EBSI meets DAVINCI: how UPC used European blockchain infrastructure for private student voting
What if students could vote in a binding election using only their university ID, with full privacy and verifiability, and without downloading anything? That's exactly what UPC and the DAVINCI protocol demonstrated. The full case study is live.
What happens when a university wants to run a vote where only its own students can participate, no one else can see who voted for what, and every ballot can be independently verified, all using nothing more than the credentials students already have?
A proof of concept at the Universitat Politècnica de Catalunya (UPC) set out to answer exactly that. Developed as part of the postgraduate thesis of Xavier López Mañes, within the DAVINCI project, the work demonstrates how institutional identity systems can integrate with blockchain‑based voting to deliver private, secure, and verifiable elections.
Key facts
- Organisation: Universitat Politècnica de Catalunya (UPC)

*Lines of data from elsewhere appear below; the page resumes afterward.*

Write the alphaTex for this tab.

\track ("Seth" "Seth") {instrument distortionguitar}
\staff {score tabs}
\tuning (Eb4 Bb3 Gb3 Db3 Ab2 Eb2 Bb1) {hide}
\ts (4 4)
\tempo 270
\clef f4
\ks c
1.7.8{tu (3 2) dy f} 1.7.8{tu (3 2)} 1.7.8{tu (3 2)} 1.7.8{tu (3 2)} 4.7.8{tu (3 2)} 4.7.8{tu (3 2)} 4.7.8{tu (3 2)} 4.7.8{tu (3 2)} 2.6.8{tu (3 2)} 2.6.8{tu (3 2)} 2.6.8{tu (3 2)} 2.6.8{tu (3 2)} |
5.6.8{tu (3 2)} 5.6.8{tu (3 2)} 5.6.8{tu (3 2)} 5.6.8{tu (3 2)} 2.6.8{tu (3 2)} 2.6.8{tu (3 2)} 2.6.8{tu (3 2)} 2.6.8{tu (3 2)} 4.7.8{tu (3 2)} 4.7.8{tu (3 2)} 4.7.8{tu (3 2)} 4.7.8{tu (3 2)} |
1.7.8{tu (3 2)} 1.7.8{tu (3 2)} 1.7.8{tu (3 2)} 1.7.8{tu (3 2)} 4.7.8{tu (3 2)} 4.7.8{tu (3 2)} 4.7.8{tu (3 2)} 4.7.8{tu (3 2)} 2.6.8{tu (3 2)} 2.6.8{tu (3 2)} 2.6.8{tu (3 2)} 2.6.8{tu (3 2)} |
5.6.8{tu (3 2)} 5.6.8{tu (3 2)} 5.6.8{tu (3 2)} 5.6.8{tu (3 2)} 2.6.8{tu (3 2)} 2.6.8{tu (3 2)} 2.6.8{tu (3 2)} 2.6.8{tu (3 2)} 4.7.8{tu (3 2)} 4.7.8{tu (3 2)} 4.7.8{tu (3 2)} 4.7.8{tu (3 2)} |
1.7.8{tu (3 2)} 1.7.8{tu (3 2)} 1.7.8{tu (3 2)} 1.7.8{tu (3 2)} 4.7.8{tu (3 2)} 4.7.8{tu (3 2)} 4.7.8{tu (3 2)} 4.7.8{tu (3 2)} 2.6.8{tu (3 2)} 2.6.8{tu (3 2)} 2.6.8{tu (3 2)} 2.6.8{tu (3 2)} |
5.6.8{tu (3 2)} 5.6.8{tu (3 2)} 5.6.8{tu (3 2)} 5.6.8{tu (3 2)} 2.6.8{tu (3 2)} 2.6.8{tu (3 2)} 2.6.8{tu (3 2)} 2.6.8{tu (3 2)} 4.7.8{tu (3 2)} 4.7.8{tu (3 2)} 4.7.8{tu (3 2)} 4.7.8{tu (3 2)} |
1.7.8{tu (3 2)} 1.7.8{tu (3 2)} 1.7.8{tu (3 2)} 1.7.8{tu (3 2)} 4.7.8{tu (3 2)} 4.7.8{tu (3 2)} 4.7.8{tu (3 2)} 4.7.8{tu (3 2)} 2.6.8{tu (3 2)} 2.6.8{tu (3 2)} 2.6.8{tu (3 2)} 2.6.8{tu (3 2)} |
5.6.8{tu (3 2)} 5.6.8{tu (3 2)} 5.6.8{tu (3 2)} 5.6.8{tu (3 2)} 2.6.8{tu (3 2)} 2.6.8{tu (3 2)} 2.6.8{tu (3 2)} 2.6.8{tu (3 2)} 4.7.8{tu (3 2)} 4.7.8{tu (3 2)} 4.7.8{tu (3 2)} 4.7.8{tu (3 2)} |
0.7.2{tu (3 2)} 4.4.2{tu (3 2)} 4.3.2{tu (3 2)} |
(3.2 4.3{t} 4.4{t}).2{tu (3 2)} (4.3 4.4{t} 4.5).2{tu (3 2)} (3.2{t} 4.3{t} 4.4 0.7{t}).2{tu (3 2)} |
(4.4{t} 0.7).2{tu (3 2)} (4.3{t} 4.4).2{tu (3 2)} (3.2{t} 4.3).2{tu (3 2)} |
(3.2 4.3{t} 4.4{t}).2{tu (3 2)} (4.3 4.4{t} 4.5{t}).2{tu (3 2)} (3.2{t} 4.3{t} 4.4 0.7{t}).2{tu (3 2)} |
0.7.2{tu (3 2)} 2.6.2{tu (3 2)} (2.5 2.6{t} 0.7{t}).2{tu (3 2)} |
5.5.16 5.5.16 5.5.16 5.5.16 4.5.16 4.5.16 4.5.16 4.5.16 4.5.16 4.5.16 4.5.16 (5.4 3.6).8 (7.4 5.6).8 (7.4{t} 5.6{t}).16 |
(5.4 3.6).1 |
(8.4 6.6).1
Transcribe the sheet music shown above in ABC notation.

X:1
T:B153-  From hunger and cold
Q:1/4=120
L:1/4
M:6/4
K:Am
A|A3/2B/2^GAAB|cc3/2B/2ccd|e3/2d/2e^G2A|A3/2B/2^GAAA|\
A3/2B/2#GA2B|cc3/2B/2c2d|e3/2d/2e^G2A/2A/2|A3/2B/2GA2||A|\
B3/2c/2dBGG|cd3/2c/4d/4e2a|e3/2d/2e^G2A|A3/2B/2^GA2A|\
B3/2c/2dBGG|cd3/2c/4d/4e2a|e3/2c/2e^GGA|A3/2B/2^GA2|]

- Project: DAVINCI protocol
- Approach: Two distinct integration paths tested (EBSI decentralised identity + institutional fallback)
- Authentication: Standard university credentials
- Voting layer: DAVINCI protocol with Vocdoni SDK
- Result: Functional student voting with end‑to‑end verifiability
The challenge: identity meets privacy
Any institution that runs elections faces a tension. You need to know that every voter is who they say they are, and that they belong to the eligible group. But you also need to keep their ballot secret. Those two requirements pull in opposite directions. The more you verify identity, the harder it becomes to protect privacy.

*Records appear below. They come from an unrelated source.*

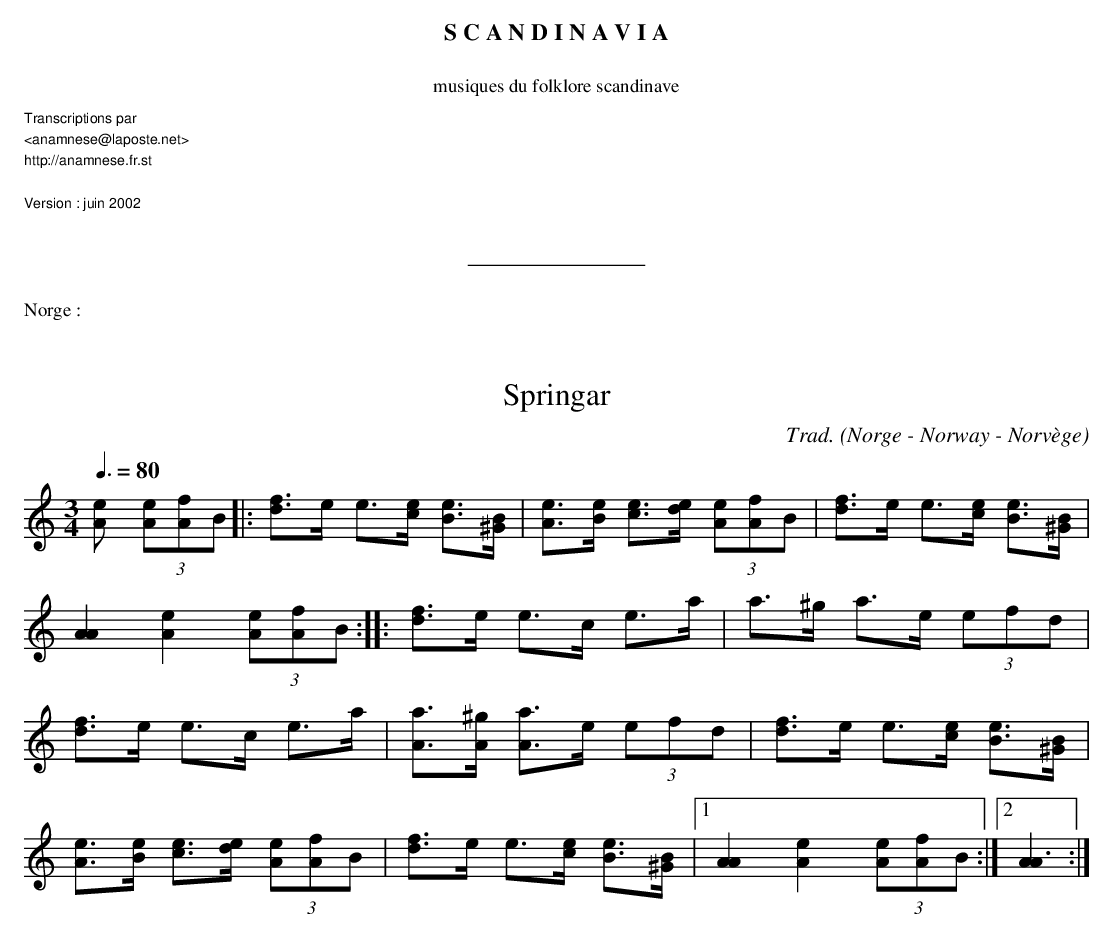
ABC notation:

X:1
T:Springar
C:Trad.
O:Norge - Norway - Norvège
M:3/4
L:1/8
Q:3/8=80
K:C
[Ae] (3[Ae][Af]B |: [df]>e e>[ec] [eB]>[^GB] | [Ae]>[Be] [ce]>[de] (3[Ae][Af]B | [df]>e e>[ec] [eB]>[^GB] |
[A2A2] [A2e2] (3[Ae][Af]B :||: [df]>e e>c e>a | a>^g a>e (3efd |
[df]>e e>c e>a | [Aa]>[A^g] [Aa]>e (3efd | [df]>e e>[ec] [eB]>[^GB] |
[Ae]>[Be] [ce]>[de] (3[Ae][Af]B | [df]>e e>[ec] [eB]>[^GB] |1 [A2A2] [A2e2] (3[Ae][Af]B :|2 [A2A3] :|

The UPC team built a system that resolves this tension by keeping the identity layer and the voting layer separate. The university handles who you are. The voting protocol handles what you vote. Neither side needs to trust the other blindly, because a cryptographic proof connects them without revealing personal information.
Two paths to the same goal
The proof of concept tested two integration approaches. Both share the same fundamental architecture: students identify themselves with the credentials they use on campus every day, and the voting system receives only a cryptographic proof of eligibility, not the credentials themselves.
But they differ in how the identity layer is deployed.
Phase one: integration with EBSI
The first phase aimed for full integration with the European Blockchain Services Infrastructure (EBSI), the European Commission's permissioned blockchain framework for trusted digital services. EBSI lets institutions like UPC issue verifiable credentials that students can link to a personal wallet, and then validate that those credentials belong to a specific member of the authorised group.
The student experience looked like this:
- Authenticate: The student logs in with their standard university credentials through the UPC Issuer on the EBSI network.
- Claim credentials: The Issuer generates a QR code that lets the student sign their credentials into their own wallet.
- Prove eligibility: When voting opens, the student uses their wallet to authenticate with the UPC Verifier. The Verifier checks that the wallet belongs to an authorised student and produces a census proof.
- Cast ballot: The student submits their vote through the DAVINCI SDK, with the census proof attached.
The architecture guarantees two things simultaneously: students authenticate with credentials they use every day, and those credentials never leave the institutional domain. The system proves eligibility without ever seeing the user's actual identity data.

Why this matters: EBSI is designed for cross‑border interoperability. A credential issued by UPC could, in principle, be used to vote in elections run by other institutions across Europe. That is the long‑term vision.
What stopped it: The technical side worked. All components were implemented and validated. But the administrative approval timelines of the governing bodies behind EBSI made it impossible to finalise the integration within the project's timeframe. The technology was ready. The governance was not.
Phase two: the institutional fallback
When the EBSI timeline did not close in time, the team adapted the scope. And this is where the flexibility of the DAVINCI protocol becomes the real story.
The EBSI Issuer was replaced by a service managed directly by the UPC. The university remains fully responsible for managing student identities and preserving privacy. The protocol itself did not need architectural changes, only a different identity source.
The adapted flow:
- The student generates an ephemeral wallet through a web application.
- Logging in with their university credentials associates this wallet with their institutional identity.
- When voting opens, the wallet authenticates with the UPC Verifier, which generates the census proof.
- The student casts the vote through the DAVINCI SDK.
The difference: From the student's perspective, the experience is almost identical. From an institutional perspective, the deployment complexity is lower — no dependency on external blockchain governance. The university controls the entire identity layer directly.
What stays the same: The voting remains private, the ballots remain verifiable, and only eligible students can participate.
Why this matters for institutions that hold elections
The proof of concept demonstrates a practical spectrum. At one end, fully decentralised identity through frameworks like EBSI, with cross‑border interoperability as the prize. At the other, a simpler institutional model where the organisation manages its own identity layer. The same protocol handles both.
This matters for any institution that runs elections and manages its own census: universities, professional bodies, trade unions, public administrations. It means you can offer voters a path to participation using credentials they already have, on whichever blockchain network makes sense for your context (public L1, L2, or permissioned), without sacrificing privacy or institutional control.
The DAVINCI protocol and the DAVINCI SDK are designed to sit between identity and the ballot box, keeping them separate by design.